Hope you dont mind, but ive stolen this page with a web page to pdf firefox plugin.

Its not often someone describes this subject without making my brain hurt lol.

Also i have knicked a copy of the 8050 led display conversion, as i have one as you know.

Anything i copy from your site is just for my learning 🙂

If you find it useful, by all means snag a copy. But I retain the movie rights.

Im about to show my lack of intellegence now 🙂

I had to skip most of your text as i have to visualise the process and i lose track with

the complex discription side, im a bit thick you see lol.

For standing dc voltage in a multimeter only, nothing else.

I saw the integrator to be like a constant current generator, so when the input voltage is applied it is used for a set number of clock cycles to charge a capacitor with constant

current, so the charge voltage stored is done in a linear way.

The Discharge side does the same thing but with the reference voltage inverted

(ref capacitor charge reversed via switches), and the clock cycles are counted untill

a voltage threshold trigger point is reached, then the clock cycles are displayed.

Im sure im so so wrong in many ways, but my limited intellegence sometimes blinds

me to seeing things the way they actually are.

Your text is saved, its important for me to get my head around it one day :-))

Not wrong at all. I would just add that the integrator is really a voltage-to-current converter, so that the integrating capacitor charge current actually varies with the input voltage, remaining constant only if the input voltage remains constant.

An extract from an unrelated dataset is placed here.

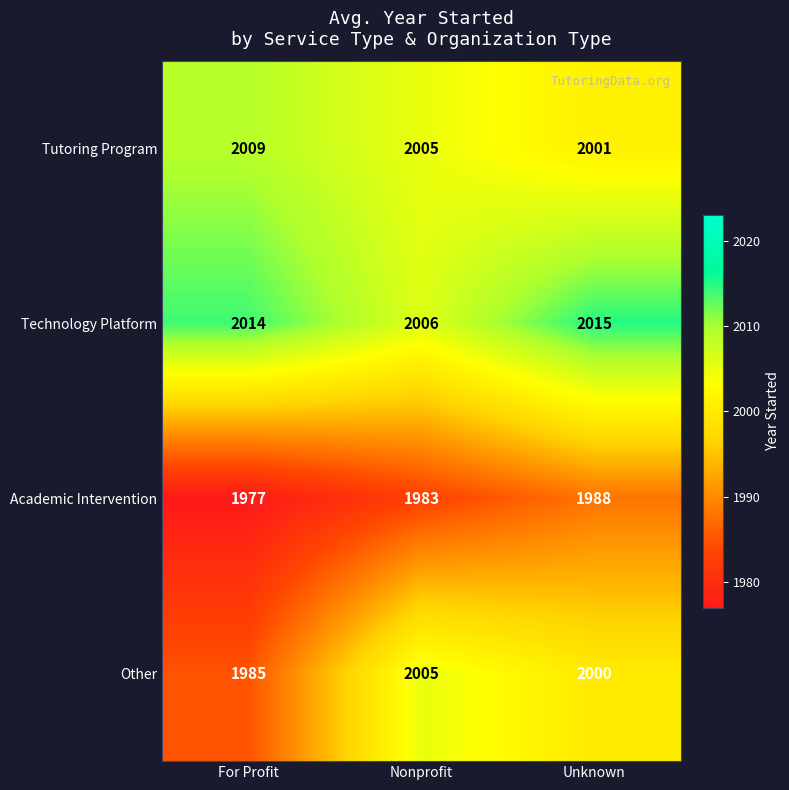

What is the spread (max minus min) of values at Unknown?

27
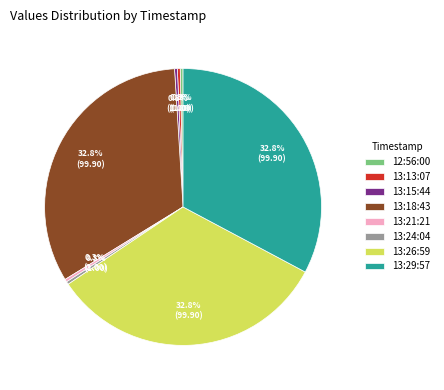

How much of the chart is everything except 12:56:00?

99.7%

And for the “discharge” (de-integrate) side, the charge voltage threshold is the point where V x T1 = Vref x T2, which will be zero assuming the “charge” (integrate) phase started at zero.

Ahh thankyou, a voltage to current converter.

Makes even better sense now 🙂

Thanks for the reply 🙂

Hi ModemHead,

Recently I started an article about multimeter for my blog (totally non-commercial and ad free) and found that your article is just what I’m looking for on subject of ADC.

I like your style of explaining things and like to translate yours into Korean instead of writing my own, so I wonder if it’s okay with you and give me a permission to do that? I’ll provide your credit on the article and direct link to your site

so that anyone who’s interested in original author could visit your blog.

I’ll be waiting for your reply soon. Thanks.

White Turtle from South Korea

Hello White Turtle,

Thanks for your interest in my article, I’m very glad you find it useful. You have my permission to use it as you described, and good luck with your project.